“Linear Fresnel – A Concentrating Solar Power Technology to Advance Solar Innovation,”  by the National Renewable Energy Laboratory of Golden, Colorado, senior engineering, Guangdong Zhu, Ph.D., will be held on Thursday, October 27, 2016, 3:30 pm, in the Milner Executive Boardroom (0560 MEK).

Linear Fresnel is one of four major concentrating solar power technologies. It utilizes an array of flat or near-flat mirrors to track the sun and concentrate sun light to a fixed receiver assembly. The mirrors are aligned in rows close to the ground and the receiver assembly includes one or mutliple absorber tubes with an optional secondary reflector. A type of heat transfer fluid (such as water/steam and thermal oils) flows through absorber tubes and are heated by solar energy. The fluid outlet temperature may range from 200 °C to 550 °C.

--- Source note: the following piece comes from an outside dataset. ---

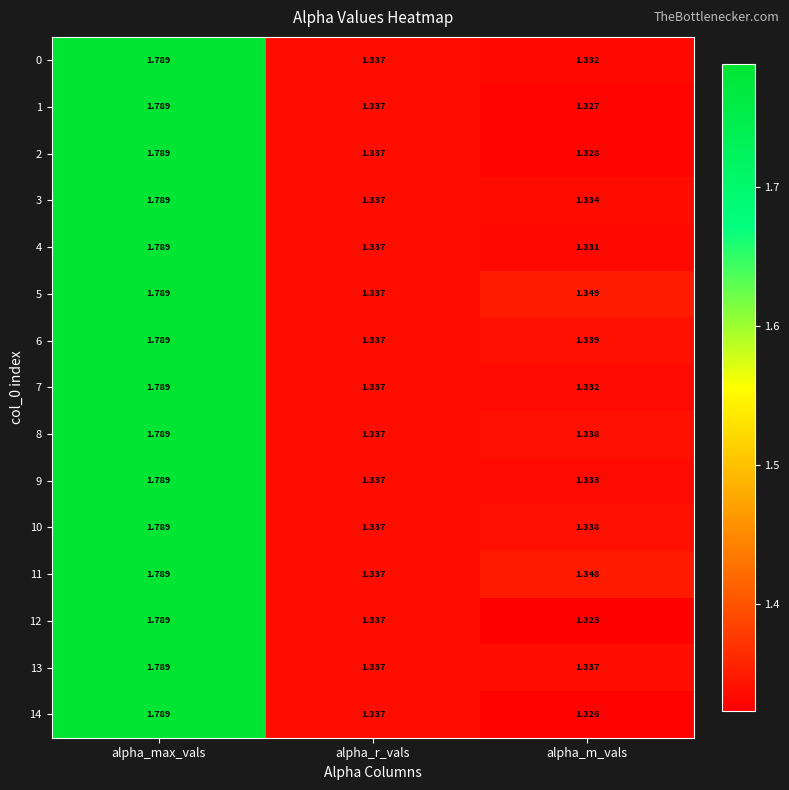

Where is 0 nearest to the value 1?

alpha_m_vals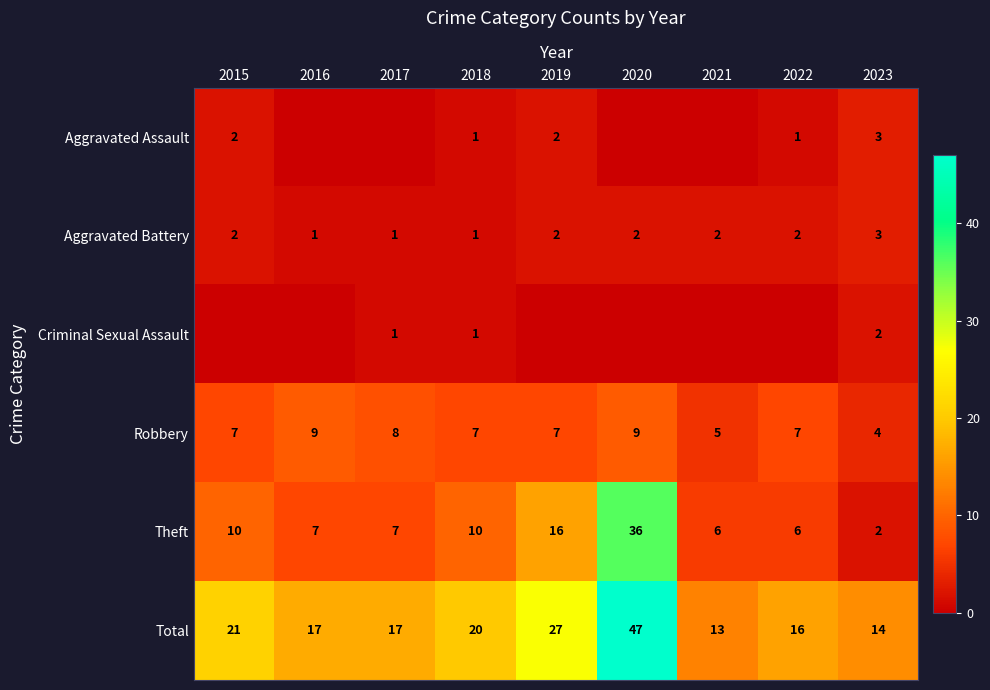

What is the sum of all Robbery values?

63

The generated heat from linear Fresnel collectors can be used in various types of applications: 1) By using a thermodynamic power cycle such as steam or organic Rankine cycles, the high-temperature thermal energy can be converted into electricity in utility-scale; 2) Due to the scalability of linear Fresnel technology, it can also be used to provide heating/cooling to commercial buildings or communities of different sizes; 3) Due to the design flexibility of linear Fresnel technology, it can provide an efficient heat source for bioenergy systems to convert the waste into green fuel; 4) linear Fresnel technology can be naturally and economically integrated with water desalination systems to produce clean water.

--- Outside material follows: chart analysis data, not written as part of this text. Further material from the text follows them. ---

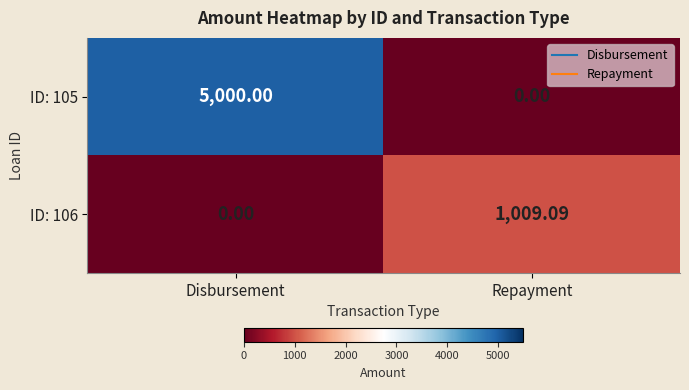

How many data points in ID: 105 are less than 5000?

1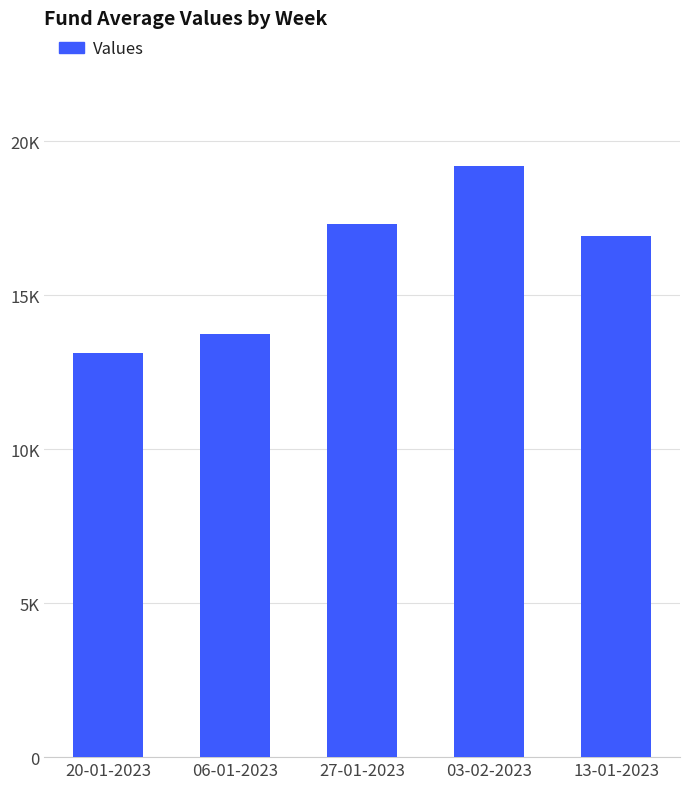

Approximately how many times larger is the value at 03-02-2023 compared to 13-01-2023?

1.1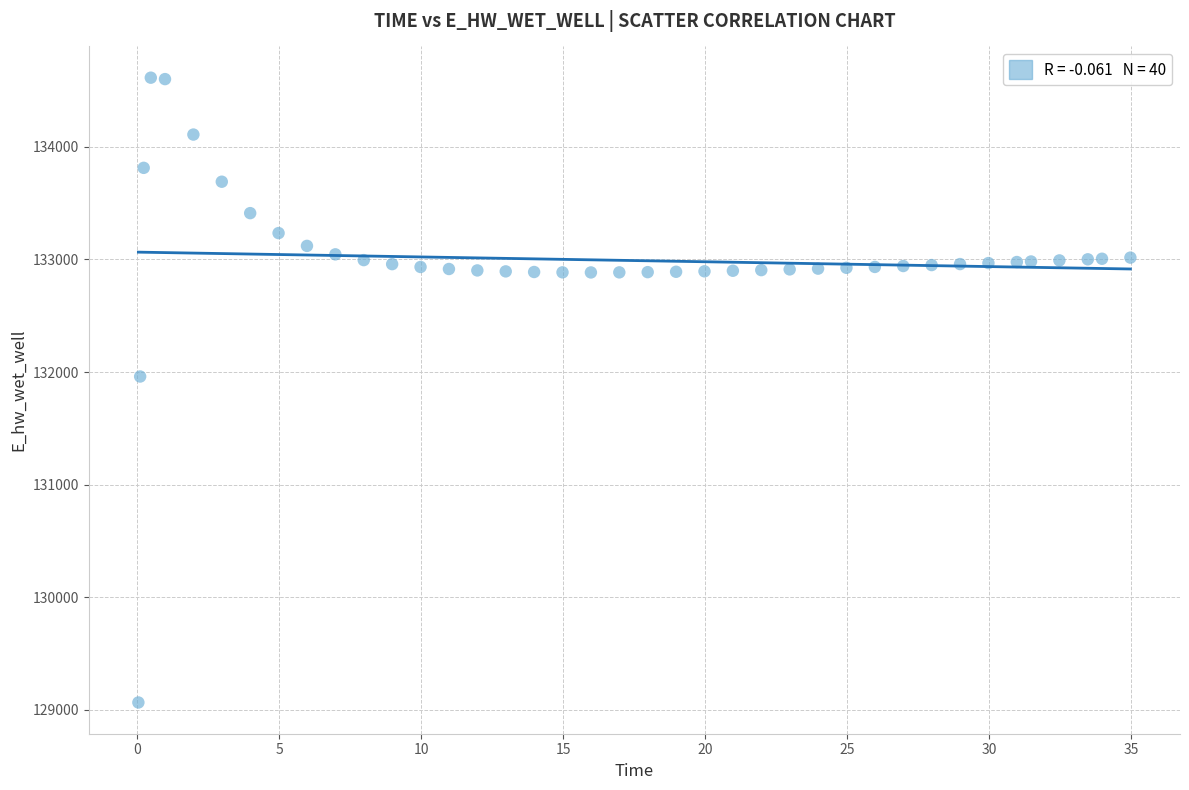

What Y value in the scatter plot is closest to 131839?

131960.2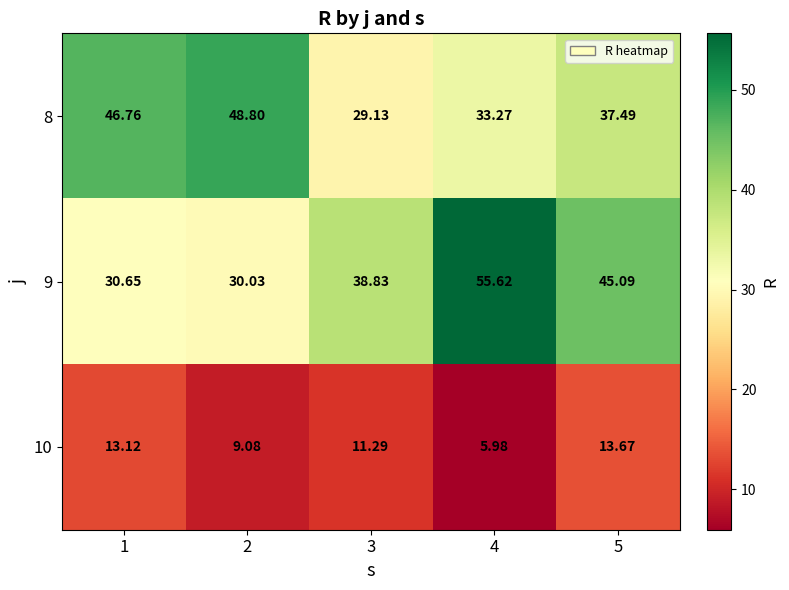

Rank the series by their maximum value, from lowest to highest.

10, 8, 9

An example linear Fresnel collector by Novetec Solar
An example linear Fresnel collector by Novetec Solar

In particular, the talk will discuss the latest progresses in the development of an innovative linear Fresnel collector design. The new design adopts water-borne mini-size tube reflectors and has a great potential to reduce the current-level collector cost by half. More importantly, NREL has made a breakthrough in secondary reflector optimization and the new optimization method is able to greatly improve the collector optical efficiency. At the same time, the mechanical design of receiver assembly is carried out by using sophisticated CFD and heat transfer modeling.

At last, the speaker will discuss his vision on how to combine linear Fresnel technologies and other renewable energy technologies to sustain off-grid communities.

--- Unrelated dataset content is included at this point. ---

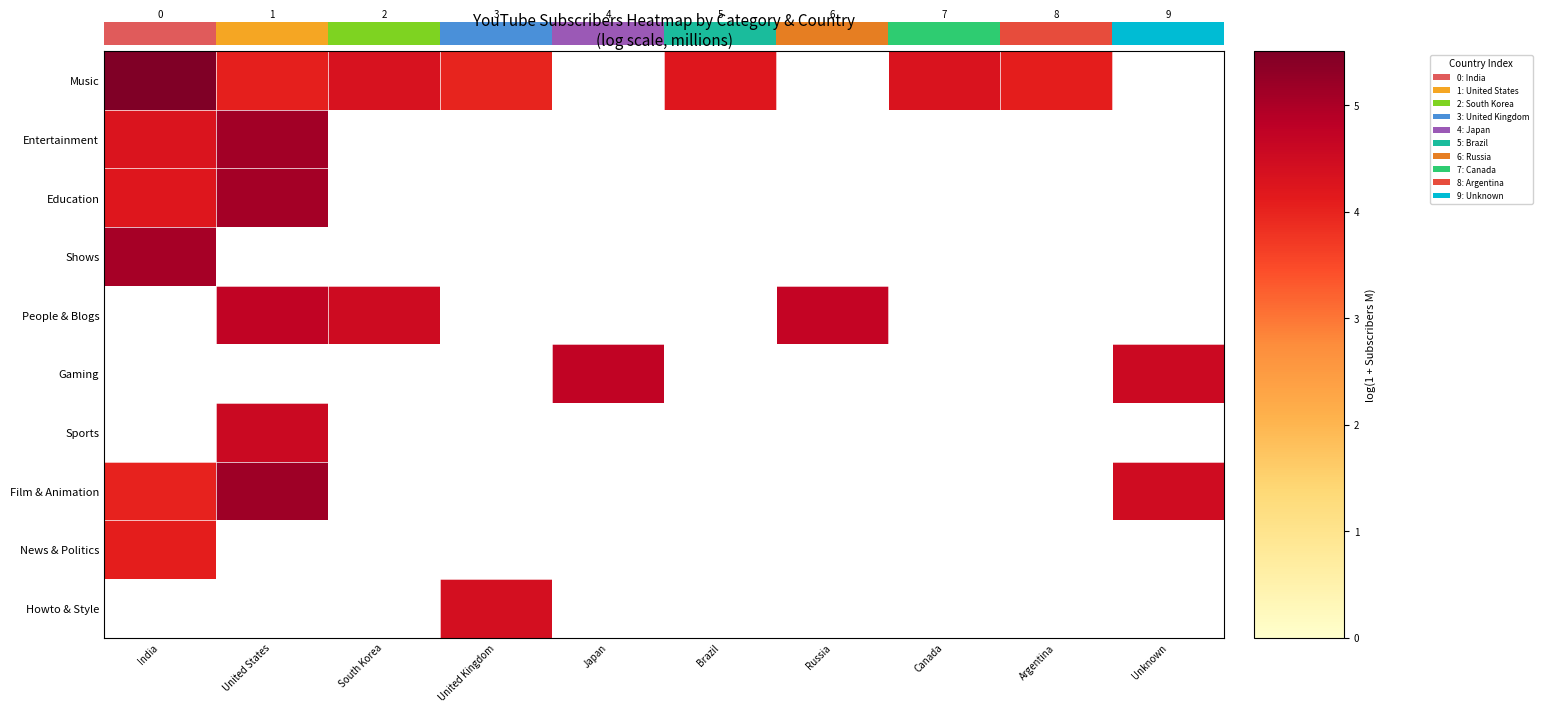

Which series has the widest spread of values?

Music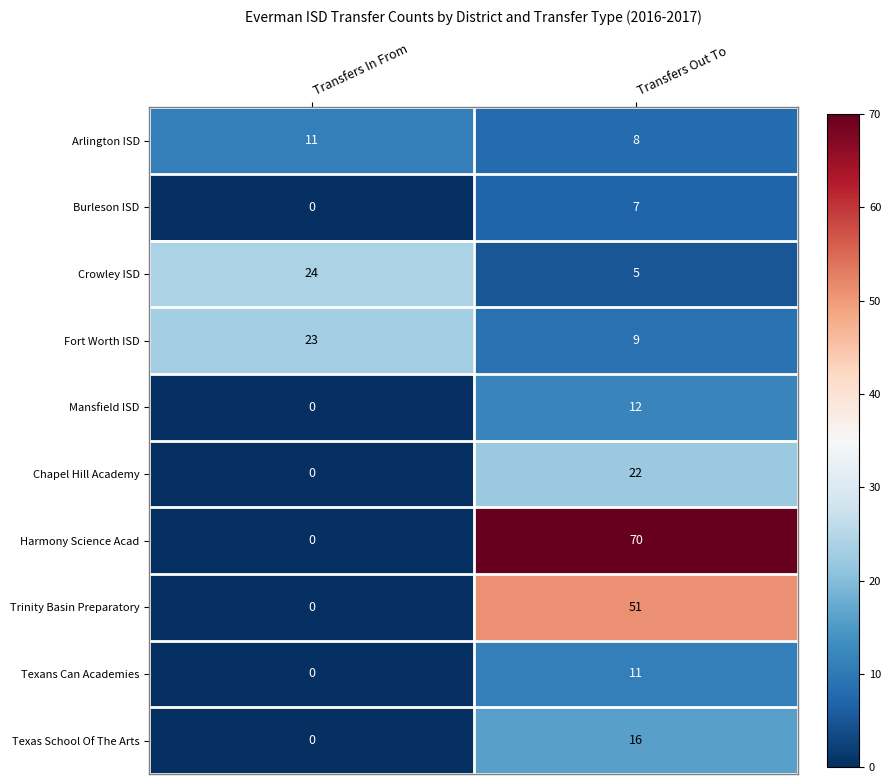

What is the maximum value shown in the chart?

70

Dr. Guangdong Zhu has been a senior research engineer in the concentrating solar power (CSP) program of the Buildings & Thermal Systems center at the National Renewable Energy Laboratory (NREL) since 2010. At NREL, he is leading research efforts related to linear Fresnel technology, solar collector optical characterization and solar hybridization with other types of energy systems. Prior to joining NREL, Dr. Zhu worked in industry and had worked on optimization, prototyping and engineering of advanced molten salt concentrating solar systems. Dr. Zhu obtained his Ph.D. from the University of New Mexico.

His ongoing research projects are focused on low-cost innovative solar collector developments, solar/geothermal hybridization research, drone-driven non-intrusive optical characterization method of solar field and geothermal power plant modeling. His project funding agencies and partners include DOE’s solar energy program and geothermal technology office, California Energy Commission, Southern California Gas Company, Hyperlight Energy, University of Colorado at Boulder (CU), and University of Illinois Urbana-Champaign (UIUC). He is also serving in the technical advisory committee of UCLA’s innovative thermal energy project funded by the California Energy Commission.  He has published about forty peer-reviewed papers, reports, and presentations in the areas of renewable/traditional energy systems, thermal science, multiphase flow and non-imaging optics.